(Source texts of formatted documents)
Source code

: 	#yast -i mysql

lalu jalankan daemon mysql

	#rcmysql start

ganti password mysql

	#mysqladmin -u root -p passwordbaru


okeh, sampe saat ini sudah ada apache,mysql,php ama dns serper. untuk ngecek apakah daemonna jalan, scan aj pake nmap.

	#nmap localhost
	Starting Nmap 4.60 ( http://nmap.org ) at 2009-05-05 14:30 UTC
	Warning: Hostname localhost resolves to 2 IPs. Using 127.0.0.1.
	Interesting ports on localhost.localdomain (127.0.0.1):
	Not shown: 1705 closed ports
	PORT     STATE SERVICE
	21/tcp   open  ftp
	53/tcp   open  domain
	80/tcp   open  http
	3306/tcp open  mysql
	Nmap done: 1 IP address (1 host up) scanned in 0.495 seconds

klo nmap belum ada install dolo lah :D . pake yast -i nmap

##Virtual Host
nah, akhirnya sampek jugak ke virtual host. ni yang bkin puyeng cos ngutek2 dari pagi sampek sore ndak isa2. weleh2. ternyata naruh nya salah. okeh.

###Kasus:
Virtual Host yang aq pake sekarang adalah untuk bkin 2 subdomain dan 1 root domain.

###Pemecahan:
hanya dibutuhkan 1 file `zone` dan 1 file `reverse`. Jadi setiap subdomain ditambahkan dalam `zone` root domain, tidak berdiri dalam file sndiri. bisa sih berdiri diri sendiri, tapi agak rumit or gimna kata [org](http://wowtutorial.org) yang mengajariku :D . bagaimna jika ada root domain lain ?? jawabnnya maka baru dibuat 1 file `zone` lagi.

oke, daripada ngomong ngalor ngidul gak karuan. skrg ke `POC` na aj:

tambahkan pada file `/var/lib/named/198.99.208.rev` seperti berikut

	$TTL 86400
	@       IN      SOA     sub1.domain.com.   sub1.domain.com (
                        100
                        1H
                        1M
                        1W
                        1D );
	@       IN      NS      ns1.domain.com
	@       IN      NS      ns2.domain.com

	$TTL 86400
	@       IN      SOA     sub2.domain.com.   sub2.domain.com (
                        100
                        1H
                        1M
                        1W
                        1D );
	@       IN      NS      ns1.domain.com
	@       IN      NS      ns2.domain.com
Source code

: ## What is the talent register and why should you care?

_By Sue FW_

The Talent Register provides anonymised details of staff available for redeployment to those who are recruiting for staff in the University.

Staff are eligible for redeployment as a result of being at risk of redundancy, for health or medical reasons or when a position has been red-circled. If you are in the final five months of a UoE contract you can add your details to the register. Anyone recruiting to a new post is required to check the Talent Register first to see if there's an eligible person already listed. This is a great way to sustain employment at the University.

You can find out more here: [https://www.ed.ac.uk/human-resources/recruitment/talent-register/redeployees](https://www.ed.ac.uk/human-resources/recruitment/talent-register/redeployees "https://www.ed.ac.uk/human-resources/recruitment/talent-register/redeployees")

TASK STATEMENT —
Please copy, word for word, every line from the first line of the records through the line containing "#nmap localhost", with both of those lines included and nothing else.

WRITTEN ANSWER —
Source code

: 	#yast -i mysql

lalu jalankan daemon mysql

	#rcmysql start

ganti password mysql

	#mysqladmin -u root -p passwordbaru


okeh, sampe saat ini sudah ada apache,mysql,php ama dns serper. untuk ngecek apakah daemonna jalan, scan aj pake nmap.

	#nmap localhost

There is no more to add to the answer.